▸ Exercise brief:
Every line that includes the word "newsletter" needs to be copied from the listing.

▸ Listed entries:
★ ★ ★ ★
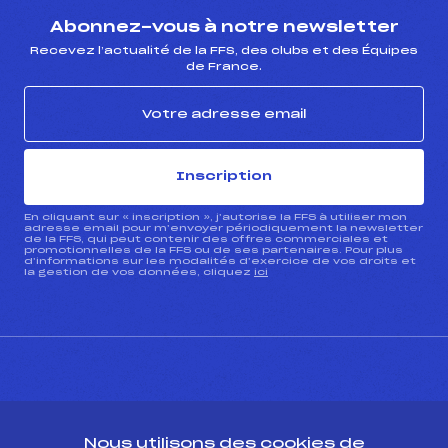
Abonnez-vous à notre newsletter
Recevez l’actualité de la FFS, des clubs et des Équipes
de France.
Inscription
En cliquant sur « inscription », j’autorise la FFS à utiliser mon
adresse email pour m’envoyer périodiquement la newsletter
de la FFS, qui peut contenir des offres commerciales et
promotionnelles de la FFS ou de ses partenaires. Pour plus
d’informations sur les modalités d’exercice de vos droits et
la gestion de vos données, cliquez
ici
CONTACT
Nous utilisons des cookies de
★ ★ ★ ★
▸ Problem solution:
Abonnez-vous à notre newsletter
adresse email pour m’envoyer périodiquement la newsletter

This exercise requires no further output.